Task:
Would you retype exactly the lines below, starting with the one that has "middle tip: (132, 248)" and going on through the one that has "ring tip: (346, 200)", with no pictures and nothing else?

Provided data:
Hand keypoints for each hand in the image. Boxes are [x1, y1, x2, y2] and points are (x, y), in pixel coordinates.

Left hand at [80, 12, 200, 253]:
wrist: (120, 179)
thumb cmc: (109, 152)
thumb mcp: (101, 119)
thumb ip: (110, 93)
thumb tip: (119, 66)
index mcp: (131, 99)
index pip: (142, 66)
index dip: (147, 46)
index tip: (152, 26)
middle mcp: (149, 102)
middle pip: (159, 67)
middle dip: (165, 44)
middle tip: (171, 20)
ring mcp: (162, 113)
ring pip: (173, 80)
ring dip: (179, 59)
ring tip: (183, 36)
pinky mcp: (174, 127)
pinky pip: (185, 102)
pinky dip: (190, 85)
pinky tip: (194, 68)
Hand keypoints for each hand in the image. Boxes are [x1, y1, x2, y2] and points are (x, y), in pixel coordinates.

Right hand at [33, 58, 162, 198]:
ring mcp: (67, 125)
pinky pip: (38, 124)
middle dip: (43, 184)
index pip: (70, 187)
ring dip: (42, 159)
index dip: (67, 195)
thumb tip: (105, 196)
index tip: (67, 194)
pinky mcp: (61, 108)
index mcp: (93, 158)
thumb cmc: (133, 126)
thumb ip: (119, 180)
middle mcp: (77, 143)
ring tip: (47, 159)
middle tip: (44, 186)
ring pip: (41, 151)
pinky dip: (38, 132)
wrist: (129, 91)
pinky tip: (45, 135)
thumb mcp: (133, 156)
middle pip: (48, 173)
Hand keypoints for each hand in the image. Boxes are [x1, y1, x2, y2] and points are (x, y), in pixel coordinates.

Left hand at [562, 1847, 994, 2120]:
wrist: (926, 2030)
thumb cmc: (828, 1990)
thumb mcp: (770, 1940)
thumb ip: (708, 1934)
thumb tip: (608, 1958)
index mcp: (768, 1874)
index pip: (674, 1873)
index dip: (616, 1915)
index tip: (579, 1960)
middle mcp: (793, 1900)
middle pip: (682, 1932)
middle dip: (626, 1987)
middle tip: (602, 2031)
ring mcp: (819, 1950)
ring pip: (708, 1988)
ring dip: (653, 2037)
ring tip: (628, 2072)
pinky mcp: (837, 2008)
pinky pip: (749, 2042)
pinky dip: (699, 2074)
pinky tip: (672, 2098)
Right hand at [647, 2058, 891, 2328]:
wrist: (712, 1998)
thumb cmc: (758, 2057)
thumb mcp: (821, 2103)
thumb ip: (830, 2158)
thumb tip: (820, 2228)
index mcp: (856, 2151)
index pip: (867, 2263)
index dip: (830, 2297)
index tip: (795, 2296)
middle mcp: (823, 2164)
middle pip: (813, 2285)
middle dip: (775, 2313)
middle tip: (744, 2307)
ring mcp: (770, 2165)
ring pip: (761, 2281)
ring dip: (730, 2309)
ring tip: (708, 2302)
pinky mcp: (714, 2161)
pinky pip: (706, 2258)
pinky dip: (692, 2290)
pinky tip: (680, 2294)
* * *
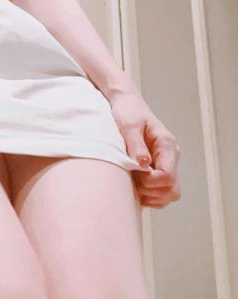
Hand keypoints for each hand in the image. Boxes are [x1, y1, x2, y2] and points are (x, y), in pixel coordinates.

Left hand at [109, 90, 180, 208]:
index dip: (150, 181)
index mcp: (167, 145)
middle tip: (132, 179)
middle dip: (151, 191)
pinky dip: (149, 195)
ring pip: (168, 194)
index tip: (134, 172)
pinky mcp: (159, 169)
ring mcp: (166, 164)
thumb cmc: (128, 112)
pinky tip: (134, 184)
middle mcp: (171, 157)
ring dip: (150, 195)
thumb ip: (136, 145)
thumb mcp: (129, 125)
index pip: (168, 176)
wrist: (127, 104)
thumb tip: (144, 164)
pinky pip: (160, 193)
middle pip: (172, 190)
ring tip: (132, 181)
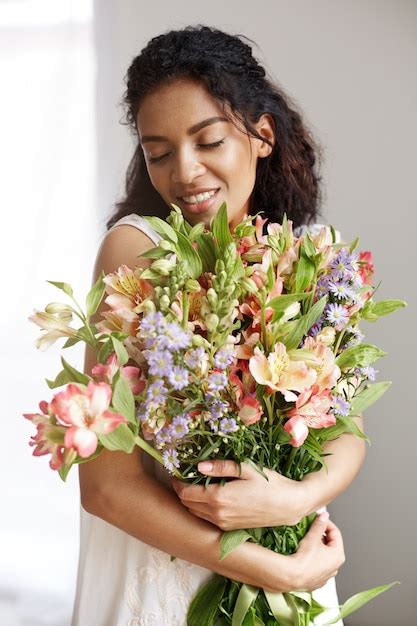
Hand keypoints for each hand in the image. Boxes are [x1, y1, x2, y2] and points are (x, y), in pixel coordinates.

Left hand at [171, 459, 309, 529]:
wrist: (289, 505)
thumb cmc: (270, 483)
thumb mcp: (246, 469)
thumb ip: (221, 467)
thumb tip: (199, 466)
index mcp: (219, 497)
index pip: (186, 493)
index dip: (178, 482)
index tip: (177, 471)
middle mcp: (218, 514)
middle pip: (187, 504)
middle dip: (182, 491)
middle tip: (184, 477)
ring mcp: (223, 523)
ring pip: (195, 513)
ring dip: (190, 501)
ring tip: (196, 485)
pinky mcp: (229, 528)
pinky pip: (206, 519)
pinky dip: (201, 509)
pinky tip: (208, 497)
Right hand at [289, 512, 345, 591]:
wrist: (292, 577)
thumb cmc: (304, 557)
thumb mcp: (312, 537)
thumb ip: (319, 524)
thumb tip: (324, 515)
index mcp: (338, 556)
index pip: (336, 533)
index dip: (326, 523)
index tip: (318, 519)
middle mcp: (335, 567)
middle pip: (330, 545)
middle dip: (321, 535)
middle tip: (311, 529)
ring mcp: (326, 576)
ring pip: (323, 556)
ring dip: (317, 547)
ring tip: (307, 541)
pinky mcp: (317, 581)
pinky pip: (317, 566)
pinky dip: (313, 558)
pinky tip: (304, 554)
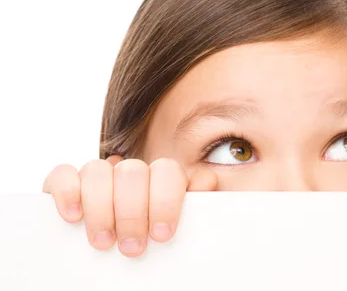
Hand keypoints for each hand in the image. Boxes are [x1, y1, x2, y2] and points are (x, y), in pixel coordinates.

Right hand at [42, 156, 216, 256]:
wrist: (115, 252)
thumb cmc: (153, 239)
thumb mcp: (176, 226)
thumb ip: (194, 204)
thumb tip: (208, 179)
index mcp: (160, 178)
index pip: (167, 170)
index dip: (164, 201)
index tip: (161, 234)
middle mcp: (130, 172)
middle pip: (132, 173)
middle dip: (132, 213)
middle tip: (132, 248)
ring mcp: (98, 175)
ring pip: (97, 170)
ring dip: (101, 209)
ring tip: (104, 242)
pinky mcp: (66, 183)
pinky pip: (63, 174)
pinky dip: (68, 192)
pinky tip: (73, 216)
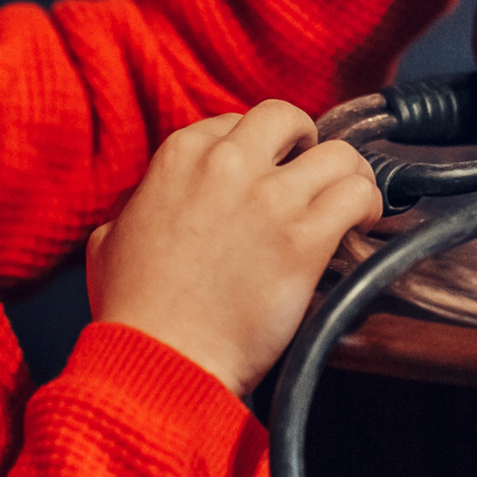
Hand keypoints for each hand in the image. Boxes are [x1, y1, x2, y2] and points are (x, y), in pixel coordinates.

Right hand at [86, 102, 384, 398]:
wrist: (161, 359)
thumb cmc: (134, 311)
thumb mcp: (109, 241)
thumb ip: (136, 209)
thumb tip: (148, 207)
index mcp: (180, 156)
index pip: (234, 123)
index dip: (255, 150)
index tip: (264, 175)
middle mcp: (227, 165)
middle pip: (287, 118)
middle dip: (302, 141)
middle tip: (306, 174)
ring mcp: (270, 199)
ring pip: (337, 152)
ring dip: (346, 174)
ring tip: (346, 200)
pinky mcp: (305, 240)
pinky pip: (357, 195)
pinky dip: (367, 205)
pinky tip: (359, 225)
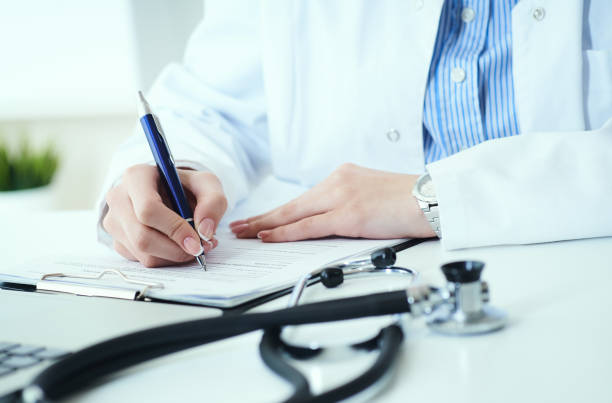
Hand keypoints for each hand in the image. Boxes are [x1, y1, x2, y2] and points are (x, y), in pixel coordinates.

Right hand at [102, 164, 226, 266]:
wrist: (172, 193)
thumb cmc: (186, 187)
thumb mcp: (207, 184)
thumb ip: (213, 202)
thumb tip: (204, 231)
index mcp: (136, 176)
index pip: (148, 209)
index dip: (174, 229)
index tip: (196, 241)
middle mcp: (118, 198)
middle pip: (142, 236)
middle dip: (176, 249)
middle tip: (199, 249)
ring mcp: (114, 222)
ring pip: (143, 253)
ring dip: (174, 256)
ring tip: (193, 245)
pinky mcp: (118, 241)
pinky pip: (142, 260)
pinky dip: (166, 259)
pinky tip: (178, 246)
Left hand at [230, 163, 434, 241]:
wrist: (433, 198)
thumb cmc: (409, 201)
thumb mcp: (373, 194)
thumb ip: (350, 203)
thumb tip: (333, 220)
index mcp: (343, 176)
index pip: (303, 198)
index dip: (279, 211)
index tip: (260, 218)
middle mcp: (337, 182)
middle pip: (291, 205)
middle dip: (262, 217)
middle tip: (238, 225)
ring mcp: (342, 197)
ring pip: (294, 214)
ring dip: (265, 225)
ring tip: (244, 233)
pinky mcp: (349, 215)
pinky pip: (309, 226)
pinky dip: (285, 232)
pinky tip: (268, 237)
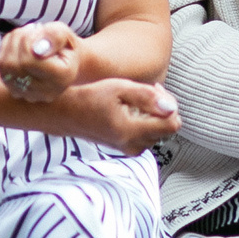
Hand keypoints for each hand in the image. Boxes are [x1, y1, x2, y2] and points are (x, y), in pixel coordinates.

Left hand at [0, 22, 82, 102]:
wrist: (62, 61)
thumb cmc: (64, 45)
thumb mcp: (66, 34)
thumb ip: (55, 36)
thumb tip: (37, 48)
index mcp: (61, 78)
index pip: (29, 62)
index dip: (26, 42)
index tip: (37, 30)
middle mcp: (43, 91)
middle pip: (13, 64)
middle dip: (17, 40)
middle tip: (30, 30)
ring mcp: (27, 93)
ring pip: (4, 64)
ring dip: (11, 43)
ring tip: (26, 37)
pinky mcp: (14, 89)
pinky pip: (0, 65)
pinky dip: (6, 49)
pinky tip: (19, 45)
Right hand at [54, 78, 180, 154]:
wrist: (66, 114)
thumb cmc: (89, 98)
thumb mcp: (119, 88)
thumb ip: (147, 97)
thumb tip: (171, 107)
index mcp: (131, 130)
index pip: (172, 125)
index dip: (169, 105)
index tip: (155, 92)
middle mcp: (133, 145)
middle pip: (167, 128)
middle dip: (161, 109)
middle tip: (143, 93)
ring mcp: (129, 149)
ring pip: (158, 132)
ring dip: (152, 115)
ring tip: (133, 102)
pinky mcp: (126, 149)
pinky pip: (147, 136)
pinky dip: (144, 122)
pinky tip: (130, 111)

Exercise response:
middle tip: (132, 248)
ring mcp: (98, 175)
ring pip: (97, 170)
ring dip: (101, 209)
ring tip: (104, 242)
pinky mcp: (66, 183)
pinky pip: (63, 174)
pinky dip: (68, 192)
pinky tip: (73, 216)
Hand keypoints for each hand in the image. Boxes are [x1, y1, x2, y2] and points are (x, y), in pixel coordinates.

Right hand at [86, 102, 384, 398]:
wrist: (161, 359)
thumb cmc: (134, 311)
thumb mcp: (109, 241)
thumb ip: (136, 209)
thumb tip: (148, 207)
index mcp: (180, 156)
index pip: (234, 123)
index dip: (255, 150)
index tip: (264, 175)
middle mcp: (227, 165)
middle pip: (287, 118)
middle dip: (302, 141)
middle tip: (306, 174)
ring mcp: (270, 199)
ring pip: (337, 152)
ring dip: (346, 174)
ring tip: (346, 200)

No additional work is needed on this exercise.